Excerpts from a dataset
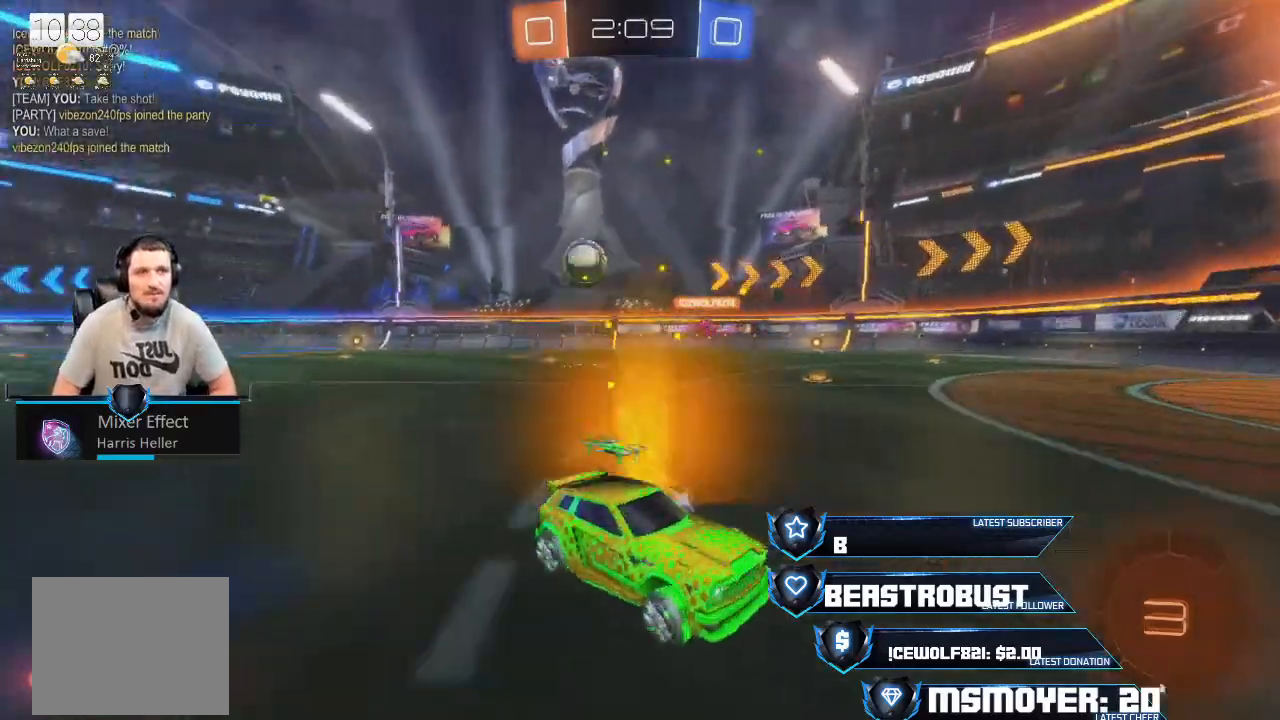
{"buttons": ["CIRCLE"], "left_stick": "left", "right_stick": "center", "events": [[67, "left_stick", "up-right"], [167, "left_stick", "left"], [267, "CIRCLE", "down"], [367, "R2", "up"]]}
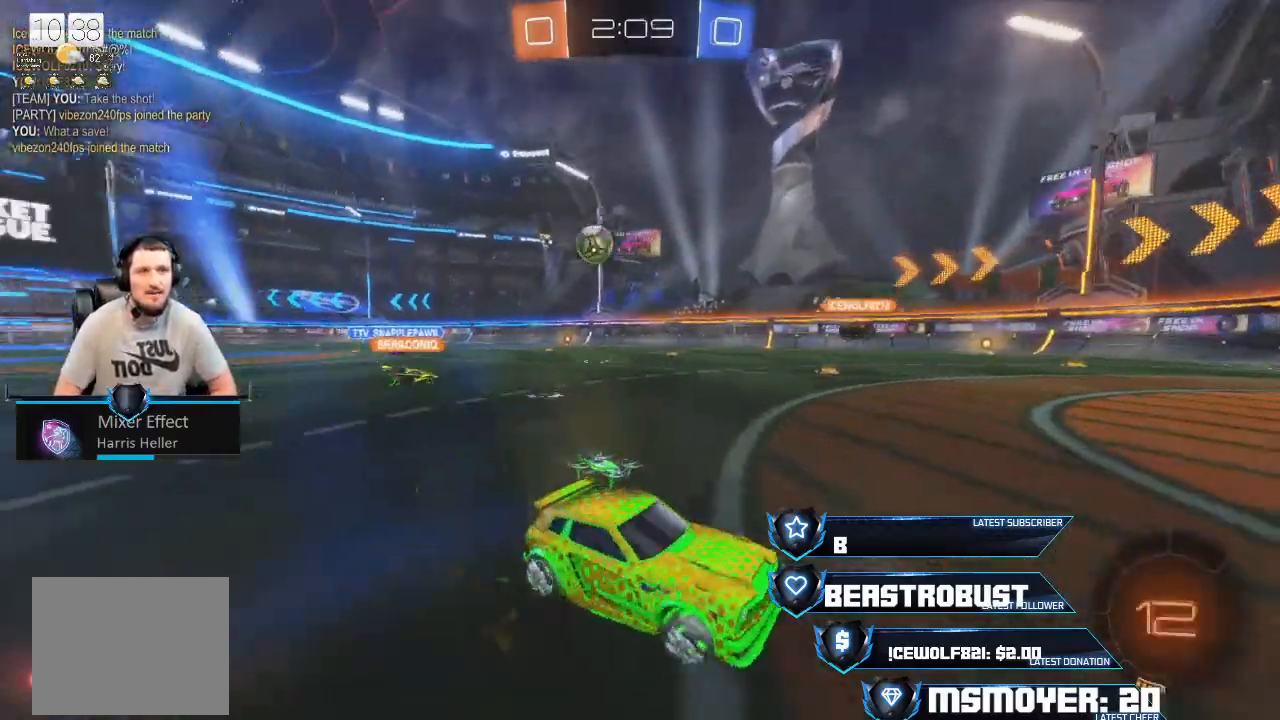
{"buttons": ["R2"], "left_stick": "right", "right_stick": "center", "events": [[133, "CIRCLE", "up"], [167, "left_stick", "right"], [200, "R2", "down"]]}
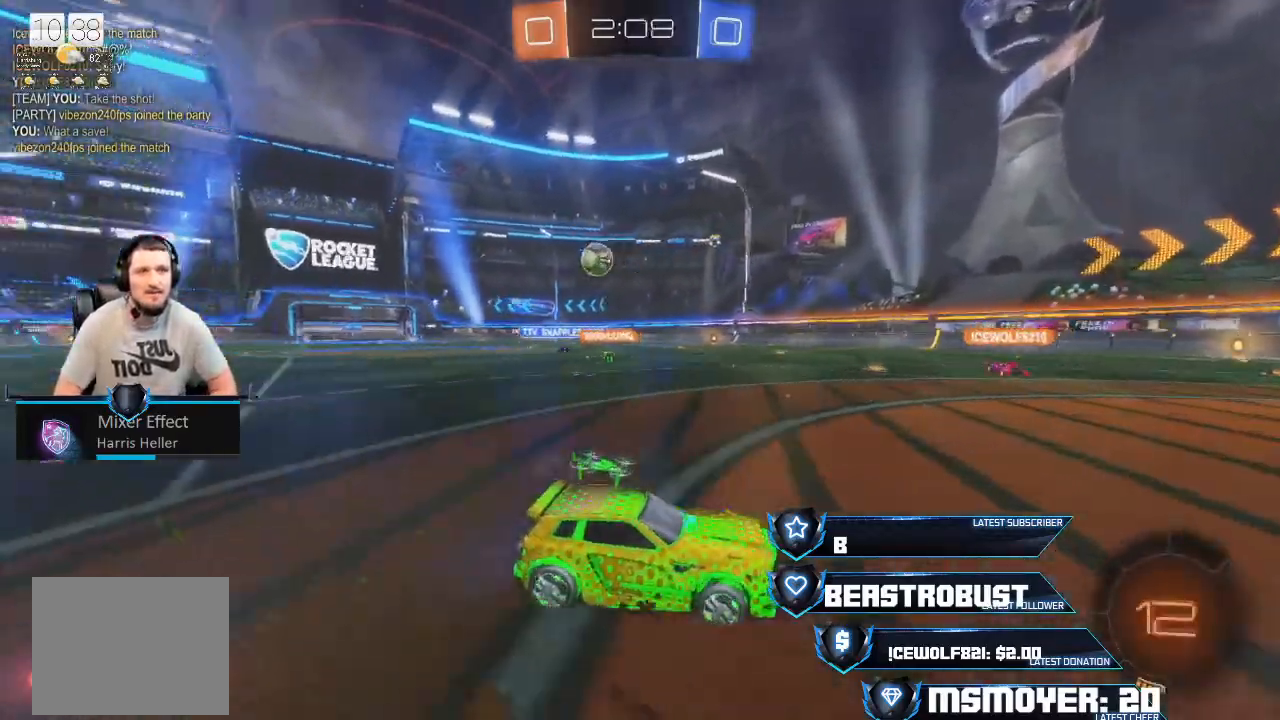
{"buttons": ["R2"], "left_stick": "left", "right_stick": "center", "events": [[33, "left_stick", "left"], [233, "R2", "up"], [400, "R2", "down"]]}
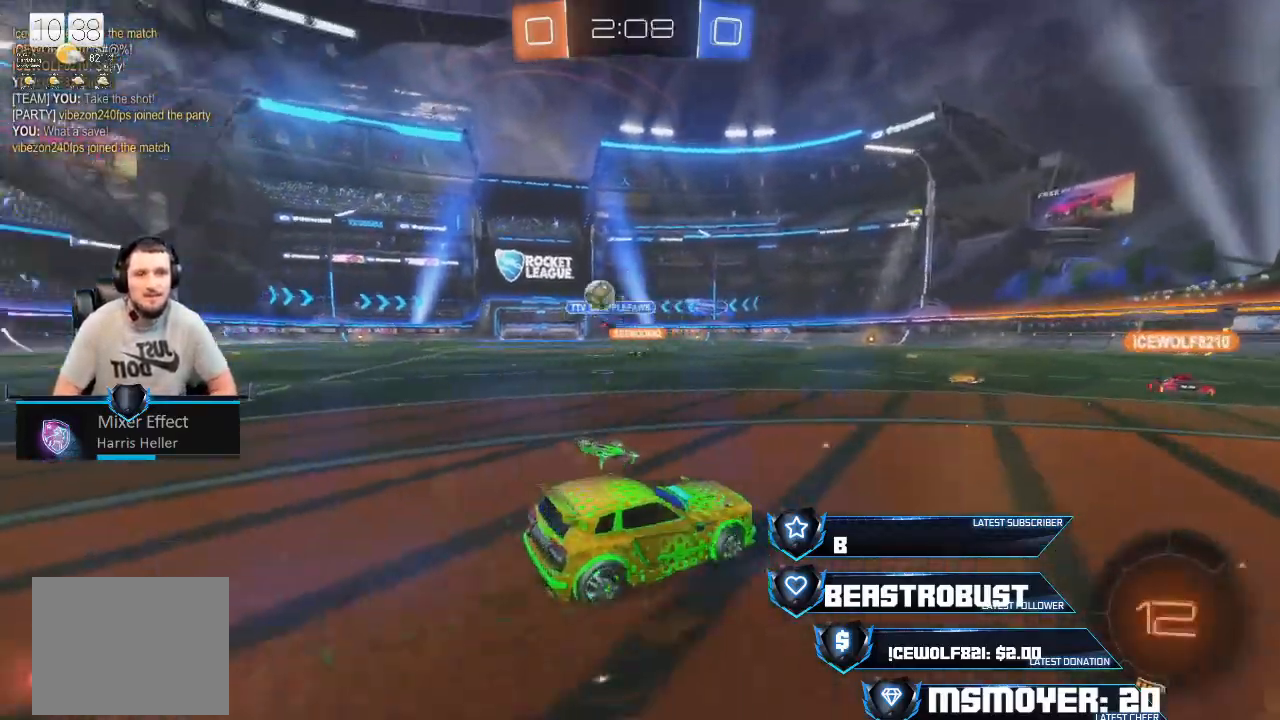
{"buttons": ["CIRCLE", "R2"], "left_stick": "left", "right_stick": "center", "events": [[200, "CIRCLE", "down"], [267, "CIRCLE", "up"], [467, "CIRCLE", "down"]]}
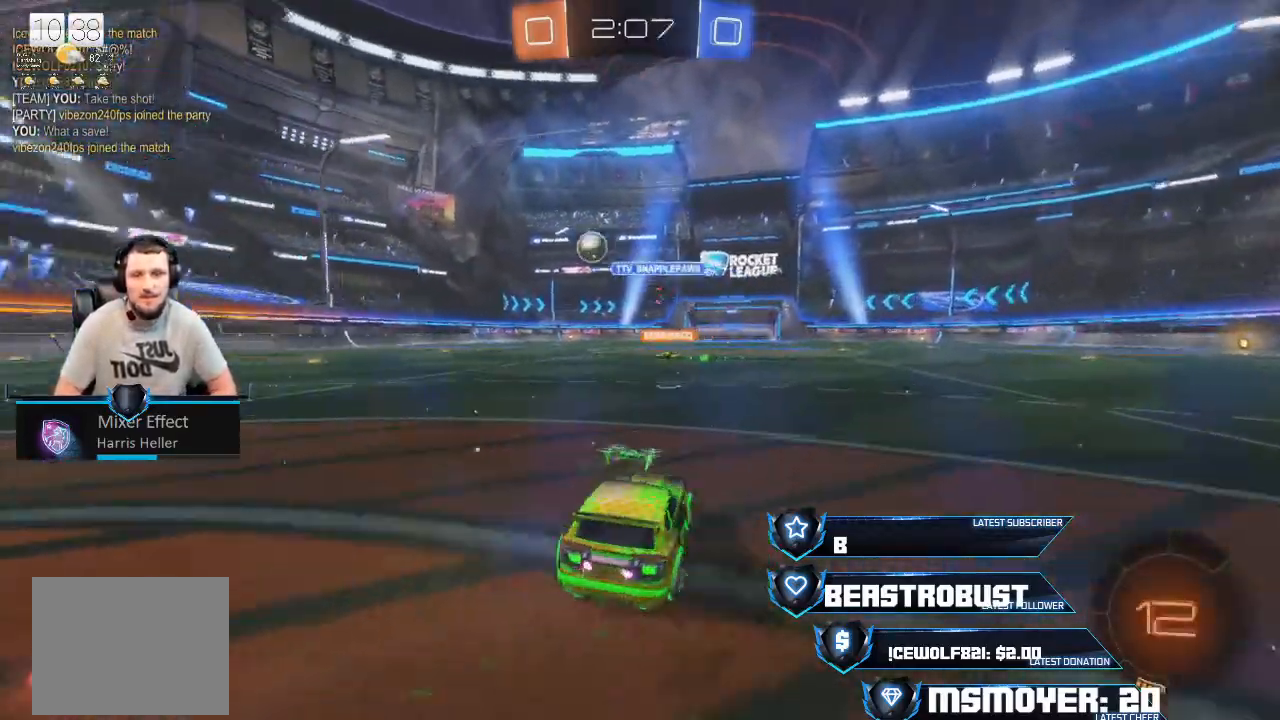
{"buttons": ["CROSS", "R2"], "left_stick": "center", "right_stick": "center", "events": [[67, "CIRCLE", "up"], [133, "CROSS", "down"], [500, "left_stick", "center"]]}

PROBLEM TO SOLVE ▸ Transcribe the entries above verbatim, omitting their pictures.

RESPONSE AREA ▸
{"buttons": ["CIRCLE"], "left_stick": "left", "right_stick": "center", "events": [[67, "left_stick", "up-right"], [167, "left_stick", "left"], [267, "CIRCLE", "down"], [367, "R2", "up"]]}
{"buttons": ["R2"], "left_stick": "right", "right_stick": "center", "events": [[133, "CIRCLE", "up"], [167, "left_stick", "right"], [200, "R2", "down"]]}
{"buttons": ["R2"], "left_stick": "left", "right_stick": "center", "events": [[33, "left_stick", "left"], [233, "R2", "up"], [400, "R2", "down"]]}
{"buttons": ["CIRCLE", "R2"], "left_stick": "left", "right_stick": "center", "events": [[200, "CIRCLE", "down"], [267, "CIRCLE", "up"], [467, "CIRCLE", "down"]]}
{"buttons": ["CROSS", "R2"], "left_stick": "center", "right_stick": "center", "events": [[67, "CIRCLE", "up"], [133, "CROSS", "down"], [500, "left_stick", "center"]]}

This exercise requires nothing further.